Teori, on sekizinci yüzyılda zaten "iyimserlik" olarak bilinmeye başlanan şeylerin ana tezlerini ve argümanlarını içerir: (…): Tanrı'nın iyiliği ve bilgeliği, ilahi ve insan özgürlüğü, ilacın doğası hakkında rasyonalist bir teori yaratılan dünya ve kötülüğün kökeni ve anlamı.

Bu teori, ünlü ve sıkça yanlış yorumlanmış olan Leibnizian tezi ile sık sık özetlenir ve bu dünyanın içerdiği kötülük ve ıstıraba rağmen, "olası tüm dünyaların en iyisi" (Caro, 2012).

Teorisyeti, Leibzinian'in ilahi iyiliği haklı çıkarmaya çalıştığı, ilahî matematiksel ilkeleri Yaratılış'a uyguladığı rasyonel bir çalışmadır.

diğerleri

Leibniz, babasının kütüphanesindeki kitapları okuduktan sonra harika bir kültür edindi. Kelimeye büyük ilgi duydu, dilin bilginin ve entelektüel gelişimin ilerleyişindeki öneminin farkındaydı.

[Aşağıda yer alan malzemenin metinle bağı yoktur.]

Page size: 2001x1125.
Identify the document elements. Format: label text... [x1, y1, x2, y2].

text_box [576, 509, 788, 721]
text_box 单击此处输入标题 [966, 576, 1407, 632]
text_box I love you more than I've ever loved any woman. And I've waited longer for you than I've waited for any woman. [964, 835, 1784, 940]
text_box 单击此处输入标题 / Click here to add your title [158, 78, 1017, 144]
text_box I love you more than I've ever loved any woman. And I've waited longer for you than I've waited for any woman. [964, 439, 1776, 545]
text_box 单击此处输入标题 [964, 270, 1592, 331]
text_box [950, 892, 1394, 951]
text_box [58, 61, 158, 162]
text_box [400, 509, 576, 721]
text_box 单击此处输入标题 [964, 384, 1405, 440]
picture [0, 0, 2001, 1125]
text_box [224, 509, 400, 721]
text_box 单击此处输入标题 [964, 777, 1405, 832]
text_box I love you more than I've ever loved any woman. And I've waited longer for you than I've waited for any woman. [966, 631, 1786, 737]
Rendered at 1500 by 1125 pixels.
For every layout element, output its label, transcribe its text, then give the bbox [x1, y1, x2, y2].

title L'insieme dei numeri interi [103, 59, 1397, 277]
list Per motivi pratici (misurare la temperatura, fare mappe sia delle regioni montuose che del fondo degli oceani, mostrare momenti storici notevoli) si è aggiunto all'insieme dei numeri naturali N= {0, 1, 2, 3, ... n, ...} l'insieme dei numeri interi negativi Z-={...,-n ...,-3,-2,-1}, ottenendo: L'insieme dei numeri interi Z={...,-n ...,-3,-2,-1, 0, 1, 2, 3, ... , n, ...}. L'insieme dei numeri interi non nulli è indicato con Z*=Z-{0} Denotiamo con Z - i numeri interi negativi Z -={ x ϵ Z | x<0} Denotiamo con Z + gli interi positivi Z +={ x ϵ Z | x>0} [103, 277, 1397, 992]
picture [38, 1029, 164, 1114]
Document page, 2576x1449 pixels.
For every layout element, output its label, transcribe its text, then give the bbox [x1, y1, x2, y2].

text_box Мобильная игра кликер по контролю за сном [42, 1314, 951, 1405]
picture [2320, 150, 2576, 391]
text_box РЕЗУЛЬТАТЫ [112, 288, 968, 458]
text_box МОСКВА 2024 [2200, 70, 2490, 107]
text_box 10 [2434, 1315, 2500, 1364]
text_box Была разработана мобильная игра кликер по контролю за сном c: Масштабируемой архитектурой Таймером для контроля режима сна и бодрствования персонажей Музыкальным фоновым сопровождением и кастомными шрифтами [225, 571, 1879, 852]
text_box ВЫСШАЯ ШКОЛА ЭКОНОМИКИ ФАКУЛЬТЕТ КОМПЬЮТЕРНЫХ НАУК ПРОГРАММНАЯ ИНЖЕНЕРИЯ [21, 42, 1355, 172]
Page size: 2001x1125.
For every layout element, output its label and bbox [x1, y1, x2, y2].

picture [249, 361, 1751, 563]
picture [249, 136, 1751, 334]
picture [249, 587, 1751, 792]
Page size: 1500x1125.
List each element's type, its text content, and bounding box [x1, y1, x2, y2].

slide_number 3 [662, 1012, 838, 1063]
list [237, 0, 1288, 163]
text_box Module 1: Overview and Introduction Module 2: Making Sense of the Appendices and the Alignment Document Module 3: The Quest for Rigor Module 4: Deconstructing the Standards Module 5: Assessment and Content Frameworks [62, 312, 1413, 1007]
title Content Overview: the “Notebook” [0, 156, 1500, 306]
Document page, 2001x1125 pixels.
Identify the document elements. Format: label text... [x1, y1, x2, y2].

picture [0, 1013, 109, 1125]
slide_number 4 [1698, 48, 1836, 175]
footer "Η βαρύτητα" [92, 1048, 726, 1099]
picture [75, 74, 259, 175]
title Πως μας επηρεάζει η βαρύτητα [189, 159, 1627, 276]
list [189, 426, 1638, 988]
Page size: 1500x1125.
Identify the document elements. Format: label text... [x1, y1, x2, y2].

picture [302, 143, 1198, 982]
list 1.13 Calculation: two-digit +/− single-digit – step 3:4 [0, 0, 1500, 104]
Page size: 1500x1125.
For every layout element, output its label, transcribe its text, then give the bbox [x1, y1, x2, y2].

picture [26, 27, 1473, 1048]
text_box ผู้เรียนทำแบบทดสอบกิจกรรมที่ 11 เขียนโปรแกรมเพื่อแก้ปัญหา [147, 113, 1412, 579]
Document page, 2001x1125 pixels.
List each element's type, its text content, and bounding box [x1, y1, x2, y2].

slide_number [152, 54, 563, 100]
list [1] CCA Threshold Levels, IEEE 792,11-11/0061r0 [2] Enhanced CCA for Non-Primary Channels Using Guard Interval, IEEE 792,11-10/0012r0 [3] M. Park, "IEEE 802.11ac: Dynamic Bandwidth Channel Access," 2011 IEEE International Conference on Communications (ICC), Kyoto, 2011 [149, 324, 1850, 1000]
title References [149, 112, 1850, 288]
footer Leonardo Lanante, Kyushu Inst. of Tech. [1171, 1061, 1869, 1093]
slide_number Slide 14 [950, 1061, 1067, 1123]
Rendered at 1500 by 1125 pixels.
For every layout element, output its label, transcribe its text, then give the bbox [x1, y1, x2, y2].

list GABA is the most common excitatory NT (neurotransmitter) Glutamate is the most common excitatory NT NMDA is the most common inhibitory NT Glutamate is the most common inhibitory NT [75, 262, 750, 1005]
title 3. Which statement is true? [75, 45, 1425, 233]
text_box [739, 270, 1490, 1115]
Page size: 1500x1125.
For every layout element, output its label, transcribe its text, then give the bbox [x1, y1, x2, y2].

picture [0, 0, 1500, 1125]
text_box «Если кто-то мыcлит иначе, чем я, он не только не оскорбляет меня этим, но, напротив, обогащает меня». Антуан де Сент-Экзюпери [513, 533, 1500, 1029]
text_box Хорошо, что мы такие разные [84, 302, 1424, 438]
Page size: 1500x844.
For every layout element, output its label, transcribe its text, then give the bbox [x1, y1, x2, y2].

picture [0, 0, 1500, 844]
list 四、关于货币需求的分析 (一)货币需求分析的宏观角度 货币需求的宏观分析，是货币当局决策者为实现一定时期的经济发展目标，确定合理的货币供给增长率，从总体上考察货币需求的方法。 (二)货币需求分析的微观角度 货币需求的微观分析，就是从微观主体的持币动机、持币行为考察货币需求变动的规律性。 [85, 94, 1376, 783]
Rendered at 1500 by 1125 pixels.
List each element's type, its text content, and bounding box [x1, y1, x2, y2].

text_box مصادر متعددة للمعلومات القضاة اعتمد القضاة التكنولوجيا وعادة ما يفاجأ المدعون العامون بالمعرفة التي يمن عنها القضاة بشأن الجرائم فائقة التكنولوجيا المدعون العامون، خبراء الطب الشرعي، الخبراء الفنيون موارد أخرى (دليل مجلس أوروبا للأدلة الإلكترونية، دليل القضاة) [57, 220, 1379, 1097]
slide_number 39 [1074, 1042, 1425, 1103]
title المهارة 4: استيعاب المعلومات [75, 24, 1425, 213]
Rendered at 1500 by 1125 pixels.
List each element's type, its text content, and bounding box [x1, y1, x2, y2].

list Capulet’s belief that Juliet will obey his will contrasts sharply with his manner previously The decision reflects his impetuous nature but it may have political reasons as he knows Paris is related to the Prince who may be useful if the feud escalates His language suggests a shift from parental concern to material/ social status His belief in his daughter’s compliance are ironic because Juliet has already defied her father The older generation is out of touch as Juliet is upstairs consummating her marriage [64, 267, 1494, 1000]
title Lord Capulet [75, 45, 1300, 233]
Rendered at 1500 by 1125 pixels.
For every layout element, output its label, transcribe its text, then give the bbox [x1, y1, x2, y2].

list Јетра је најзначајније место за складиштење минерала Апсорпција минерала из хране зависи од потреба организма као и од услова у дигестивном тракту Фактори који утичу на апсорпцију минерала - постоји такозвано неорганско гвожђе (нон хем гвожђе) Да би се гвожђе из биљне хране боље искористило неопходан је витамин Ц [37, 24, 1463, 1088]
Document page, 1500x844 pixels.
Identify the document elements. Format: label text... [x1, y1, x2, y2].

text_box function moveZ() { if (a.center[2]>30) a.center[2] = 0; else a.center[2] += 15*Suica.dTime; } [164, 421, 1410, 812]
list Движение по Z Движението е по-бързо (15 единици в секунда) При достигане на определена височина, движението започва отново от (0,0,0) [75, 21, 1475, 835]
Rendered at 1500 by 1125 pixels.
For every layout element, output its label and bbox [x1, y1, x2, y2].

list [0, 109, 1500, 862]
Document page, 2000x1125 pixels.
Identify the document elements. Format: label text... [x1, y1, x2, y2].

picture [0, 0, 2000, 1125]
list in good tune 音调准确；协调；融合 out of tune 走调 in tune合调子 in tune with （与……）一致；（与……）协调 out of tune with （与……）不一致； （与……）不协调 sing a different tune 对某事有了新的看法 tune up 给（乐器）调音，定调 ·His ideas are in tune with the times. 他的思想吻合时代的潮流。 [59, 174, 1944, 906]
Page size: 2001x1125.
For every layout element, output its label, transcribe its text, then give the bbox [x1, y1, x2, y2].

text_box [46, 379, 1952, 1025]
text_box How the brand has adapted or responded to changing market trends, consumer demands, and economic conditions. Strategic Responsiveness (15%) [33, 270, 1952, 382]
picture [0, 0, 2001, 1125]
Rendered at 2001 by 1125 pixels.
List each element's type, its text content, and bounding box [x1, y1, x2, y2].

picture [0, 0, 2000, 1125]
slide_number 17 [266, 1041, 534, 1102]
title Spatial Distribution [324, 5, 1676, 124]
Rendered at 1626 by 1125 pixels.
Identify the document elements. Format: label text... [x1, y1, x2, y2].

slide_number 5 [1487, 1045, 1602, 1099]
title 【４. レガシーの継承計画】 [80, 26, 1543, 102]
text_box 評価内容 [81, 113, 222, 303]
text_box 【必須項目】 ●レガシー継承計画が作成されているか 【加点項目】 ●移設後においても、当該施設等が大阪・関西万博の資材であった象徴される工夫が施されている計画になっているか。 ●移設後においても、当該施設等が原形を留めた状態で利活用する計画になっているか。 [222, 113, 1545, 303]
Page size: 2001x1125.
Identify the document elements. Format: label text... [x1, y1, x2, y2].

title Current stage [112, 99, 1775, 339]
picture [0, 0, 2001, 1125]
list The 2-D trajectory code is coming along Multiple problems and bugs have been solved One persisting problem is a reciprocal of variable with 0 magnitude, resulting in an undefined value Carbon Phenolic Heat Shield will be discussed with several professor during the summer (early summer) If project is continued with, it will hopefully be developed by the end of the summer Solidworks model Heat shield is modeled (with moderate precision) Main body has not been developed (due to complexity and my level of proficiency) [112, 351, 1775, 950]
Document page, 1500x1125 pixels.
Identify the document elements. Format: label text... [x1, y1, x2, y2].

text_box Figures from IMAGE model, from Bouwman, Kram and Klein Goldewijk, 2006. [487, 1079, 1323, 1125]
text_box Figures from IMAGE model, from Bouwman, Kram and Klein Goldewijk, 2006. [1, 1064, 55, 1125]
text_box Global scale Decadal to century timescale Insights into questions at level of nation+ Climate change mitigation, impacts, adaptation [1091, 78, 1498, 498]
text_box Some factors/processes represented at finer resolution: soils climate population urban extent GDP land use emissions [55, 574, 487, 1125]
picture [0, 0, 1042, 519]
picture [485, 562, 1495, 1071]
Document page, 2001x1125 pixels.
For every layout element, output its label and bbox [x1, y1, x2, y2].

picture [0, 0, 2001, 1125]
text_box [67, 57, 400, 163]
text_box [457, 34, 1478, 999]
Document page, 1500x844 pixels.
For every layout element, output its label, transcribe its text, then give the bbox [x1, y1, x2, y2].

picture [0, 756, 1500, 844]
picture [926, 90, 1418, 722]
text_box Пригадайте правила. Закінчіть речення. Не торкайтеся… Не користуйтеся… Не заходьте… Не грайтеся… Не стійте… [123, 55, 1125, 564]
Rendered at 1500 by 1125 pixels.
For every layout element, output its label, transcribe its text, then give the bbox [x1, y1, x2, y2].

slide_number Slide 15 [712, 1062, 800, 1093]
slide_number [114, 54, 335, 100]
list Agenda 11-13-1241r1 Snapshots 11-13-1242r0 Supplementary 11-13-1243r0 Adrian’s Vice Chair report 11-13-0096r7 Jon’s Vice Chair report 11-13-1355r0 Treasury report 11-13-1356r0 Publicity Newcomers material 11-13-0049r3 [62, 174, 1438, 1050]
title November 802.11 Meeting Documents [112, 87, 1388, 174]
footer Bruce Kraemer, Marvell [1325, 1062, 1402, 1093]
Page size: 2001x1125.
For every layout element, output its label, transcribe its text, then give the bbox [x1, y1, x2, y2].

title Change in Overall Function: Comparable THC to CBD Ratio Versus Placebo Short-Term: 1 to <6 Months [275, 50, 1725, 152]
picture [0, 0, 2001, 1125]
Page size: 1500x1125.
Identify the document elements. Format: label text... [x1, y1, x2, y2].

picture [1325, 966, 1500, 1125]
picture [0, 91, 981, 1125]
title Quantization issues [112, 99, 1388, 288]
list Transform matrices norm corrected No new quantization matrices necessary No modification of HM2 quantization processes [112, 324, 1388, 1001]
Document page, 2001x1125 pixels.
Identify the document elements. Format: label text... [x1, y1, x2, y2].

Üretken bir yazardı, aralarında egemenliğin doğası üzerine önemli bir yansıma olan " De jure suprematum " u öne çıkaran çok sayıda broşür yayınladı.

Birçok kez takma adlarla imza attı ve binden fazla alıcıya gönderilen yaklaşık 15.000 mektup yazdı. Birçoğunda bir makalenin uzatılması var, farklı ilgi alanlarındaki harflerden daha fazlası tedavi edildi.

Hayatı boyunca çok şey yazdı, ancak pek çok yayınlanmamış yazı bıraktı, öyle ki bugün bile mirası hala değiştiriliyor. Leibniz'in tüm çalışması zaten cilt başına ortalama 870 sayfa olmak üzere 25 birimi aşıyor.

Felsefe ve matematik konusundaki bütün yazılarına ek olarak, tıbbi, politik, tarihi ve dilbilimsel yazılarına sahiptir.